Residual 22 1.42137 0.9171
Total 23 1.54985 1.0000
---
Signif. codes: 0 ‘***’ 0.001 ‘**’ 0.01 ‘*’ 0.05 ‘.’ 0.1 ‘ ’ 1


Interpretation
Day 12 exposed is not significantly different from day 6 exposed and control and day 12 control.
No batch effect.
D. imbricata
Permutation test for adonis under reduced model
Permutation: free
Number of permutations: 999
adonis2(formula = derdist ~ ContrastGroup, data = derme, permutations = 999)
Df SumOfSqs R2 F Pr(>F)
Model 1 0.15872 0.13846 3.5358 0.014 *
Residual 22 0.98755 0.86154
Total 23 1.14627 1.00000
---
Signif. codes: 0 ‘***’ 0.001 ‘**’ 0.01 ‘*’ 0.05 ‘.’ 0.1 ‘ ’ 1


Interpretation
Day 12 exposed is significantly different from day 6 exposed and control and day 12 control.
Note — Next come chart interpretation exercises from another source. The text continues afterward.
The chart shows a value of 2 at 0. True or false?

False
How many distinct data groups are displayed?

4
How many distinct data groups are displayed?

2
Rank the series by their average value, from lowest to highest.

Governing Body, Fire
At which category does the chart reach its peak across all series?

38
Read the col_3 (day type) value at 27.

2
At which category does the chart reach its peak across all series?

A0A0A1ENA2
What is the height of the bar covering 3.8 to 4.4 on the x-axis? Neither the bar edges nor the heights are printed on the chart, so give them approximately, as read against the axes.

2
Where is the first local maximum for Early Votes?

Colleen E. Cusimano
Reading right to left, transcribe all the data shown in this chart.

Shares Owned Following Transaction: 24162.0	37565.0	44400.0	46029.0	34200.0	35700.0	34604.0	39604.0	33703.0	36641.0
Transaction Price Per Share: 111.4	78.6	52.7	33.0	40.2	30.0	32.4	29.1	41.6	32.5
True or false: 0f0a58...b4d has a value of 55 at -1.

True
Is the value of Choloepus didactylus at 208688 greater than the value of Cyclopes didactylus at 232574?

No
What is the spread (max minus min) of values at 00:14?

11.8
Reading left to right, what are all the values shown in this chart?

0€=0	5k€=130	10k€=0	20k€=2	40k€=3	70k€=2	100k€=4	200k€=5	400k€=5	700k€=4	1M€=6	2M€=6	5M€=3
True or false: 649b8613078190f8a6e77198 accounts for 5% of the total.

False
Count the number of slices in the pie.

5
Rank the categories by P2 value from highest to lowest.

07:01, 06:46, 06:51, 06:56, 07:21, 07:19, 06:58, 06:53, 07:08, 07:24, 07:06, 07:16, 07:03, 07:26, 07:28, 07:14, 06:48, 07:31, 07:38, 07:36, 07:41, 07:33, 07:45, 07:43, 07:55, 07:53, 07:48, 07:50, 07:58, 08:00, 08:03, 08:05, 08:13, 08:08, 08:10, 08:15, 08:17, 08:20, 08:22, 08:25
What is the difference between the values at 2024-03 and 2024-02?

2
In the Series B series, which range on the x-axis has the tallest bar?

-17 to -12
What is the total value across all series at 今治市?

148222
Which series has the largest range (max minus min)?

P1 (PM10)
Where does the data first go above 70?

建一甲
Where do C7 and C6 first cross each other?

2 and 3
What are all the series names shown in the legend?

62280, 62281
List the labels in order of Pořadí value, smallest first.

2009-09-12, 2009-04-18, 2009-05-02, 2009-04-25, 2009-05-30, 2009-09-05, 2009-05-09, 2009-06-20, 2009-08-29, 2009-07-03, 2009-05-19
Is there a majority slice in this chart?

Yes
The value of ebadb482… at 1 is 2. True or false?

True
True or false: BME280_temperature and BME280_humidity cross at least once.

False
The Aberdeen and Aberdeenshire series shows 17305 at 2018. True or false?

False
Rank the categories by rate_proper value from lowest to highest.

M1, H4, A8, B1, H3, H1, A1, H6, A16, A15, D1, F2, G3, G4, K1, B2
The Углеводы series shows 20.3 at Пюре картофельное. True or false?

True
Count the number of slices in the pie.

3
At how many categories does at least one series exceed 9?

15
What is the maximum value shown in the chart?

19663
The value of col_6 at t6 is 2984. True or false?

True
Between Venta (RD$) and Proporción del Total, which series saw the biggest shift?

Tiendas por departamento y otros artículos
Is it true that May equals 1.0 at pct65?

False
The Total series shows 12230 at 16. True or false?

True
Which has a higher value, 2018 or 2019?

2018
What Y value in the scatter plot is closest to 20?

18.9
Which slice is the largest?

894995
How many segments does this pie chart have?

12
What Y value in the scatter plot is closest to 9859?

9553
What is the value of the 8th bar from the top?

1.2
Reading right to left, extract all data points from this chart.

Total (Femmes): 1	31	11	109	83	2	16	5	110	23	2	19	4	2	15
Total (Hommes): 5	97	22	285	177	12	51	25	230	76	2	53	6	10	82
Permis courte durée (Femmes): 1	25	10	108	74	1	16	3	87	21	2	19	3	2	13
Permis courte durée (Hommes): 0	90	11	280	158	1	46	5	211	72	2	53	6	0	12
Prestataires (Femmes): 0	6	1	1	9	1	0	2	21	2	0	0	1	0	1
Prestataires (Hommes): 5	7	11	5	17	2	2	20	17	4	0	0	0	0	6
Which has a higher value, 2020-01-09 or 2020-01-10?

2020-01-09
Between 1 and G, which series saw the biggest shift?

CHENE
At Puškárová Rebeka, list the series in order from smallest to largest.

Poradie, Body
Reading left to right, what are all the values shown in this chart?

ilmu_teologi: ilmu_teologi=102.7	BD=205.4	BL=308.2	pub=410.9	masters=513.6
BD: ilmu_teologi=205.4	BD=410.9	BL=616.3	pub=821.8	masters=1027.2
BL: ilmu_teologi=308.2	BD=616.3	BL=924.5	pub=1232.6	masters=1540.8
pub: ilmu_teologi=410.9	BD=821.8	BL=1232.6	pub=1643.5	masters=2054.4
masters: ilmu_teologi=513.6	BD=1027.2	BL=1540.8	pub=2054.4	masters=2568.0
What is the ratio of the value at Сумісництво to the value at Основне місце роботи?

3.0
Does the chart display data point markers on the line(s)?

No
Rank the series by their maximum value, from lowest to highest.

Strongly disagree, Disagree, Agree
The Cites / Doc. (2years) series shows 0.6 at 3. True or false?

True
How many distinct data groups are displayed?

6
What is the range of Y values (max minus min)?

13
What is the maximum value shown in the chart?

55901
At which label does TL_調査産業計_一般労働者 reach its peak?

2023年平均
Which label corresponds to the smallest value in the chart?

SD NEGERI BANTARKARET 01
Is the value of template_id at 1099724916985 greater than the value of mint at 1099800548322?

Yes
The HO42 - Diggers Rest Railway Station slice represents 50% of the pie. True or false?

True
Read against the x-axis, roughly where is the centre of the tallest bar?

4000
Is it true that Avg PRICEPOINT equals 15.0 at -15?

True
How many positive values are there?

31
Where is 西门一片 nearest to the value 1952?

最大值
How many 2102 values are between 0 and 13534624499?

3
This could be batch effect, or it literally could just be because Day 12 exposed are experiencing infection/immune response whereas the other three groups are not.
Overall interpretation
Not sure why the P. ochraceus group doesn’t have a batch effect.
The differences in D. imbricata and P. helianthoides could be due to disease OR to a batch effect??